Os senhores veem que fabulosa distância existe entre a pregação de Santo Antônio inspirada pelo Espírito Santo, profunda, sábia, criteriosa e não preocupada em estar agradando todo mundo. Mas sim preocupada exclusivamente em agradar a Deus, em transmitir a mensagem do Evangelho de Nosso Senhor com autenticidade, confiando em que a graça fará o resto.
Estas noções estropiadas infelizmente existem a respeito da pregação católica, como também do jornalismo católico e do apostolado católico, e vemos tão frequentemente por aí, em que o orador católico deve adaptar-se ao gosto da multidão, caso contrário ele é considerado um fracassado.
De maneira que são os alunos que formam o mestre, é o público que forma o orador: é uma inversão completa de valores.
Creio que já contei aos senhores este fato que se deu há muitos anos, mas é tão típico que nunca me sairá da memória. Eu era ainda diretor do “Legionário” e encontrei um padre na sacristia da igreja do Coração de Maria.
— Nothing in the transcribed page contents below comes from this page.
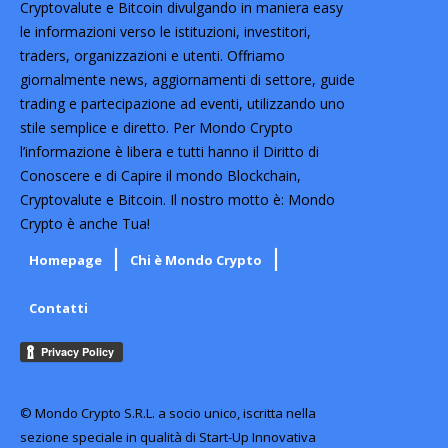
Cryptovalute e Bitcoin divulgando in maniera easy
le informazioni verso le istituzioni, investitori,
traders, organizzazioni e utenti. Offriamo
giornalmente news, aggiornamenti di settore, guide
trading e partecipazione ad eventi, utilizzando uno
stile semplice e diretto. Per Mondo Crypto
l’informazione è libera e tutti hanno il Diritto di
Conoscere e di Capire il mondo Blockchain,
Cryptovalute e Bitcoin. Il nostro motto è: Mondo
Crypto è anche Tua!
Homepage
Chi è Mondo Crypto
Contatti
© Mondo Crypto S.R.L. a socio unico, iscritta nella
sezione speciale in qualità di Start-Up Innovativa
Disse-me: “Como vai o “Legionário”? Trocamos algumas palavras, e acrescentou: “O Sr. sabe que não gosto do “Legionário”. Eu disse: “Mas por que, padre?” – “Eu não gosto porque o “Legionário” não é como deve ser a imprensa católica”. Eu disse: “Mas como deve ser a imprensa católica?” E ele voltou-se para mim e soltou esta frase com toda naturalidade: “Qual pomba, qual ave pegureira [apascentadora] que deve ir de lar em lar, de coração em coração, trazendo a paz”…
Eu gostaria que esse sacerdote ouvisse essa ficha biográfica e me dissesse o que Santo Antônio faria da “ave pegureira”…
Com isso, vamos encerrar o Santo do Dia.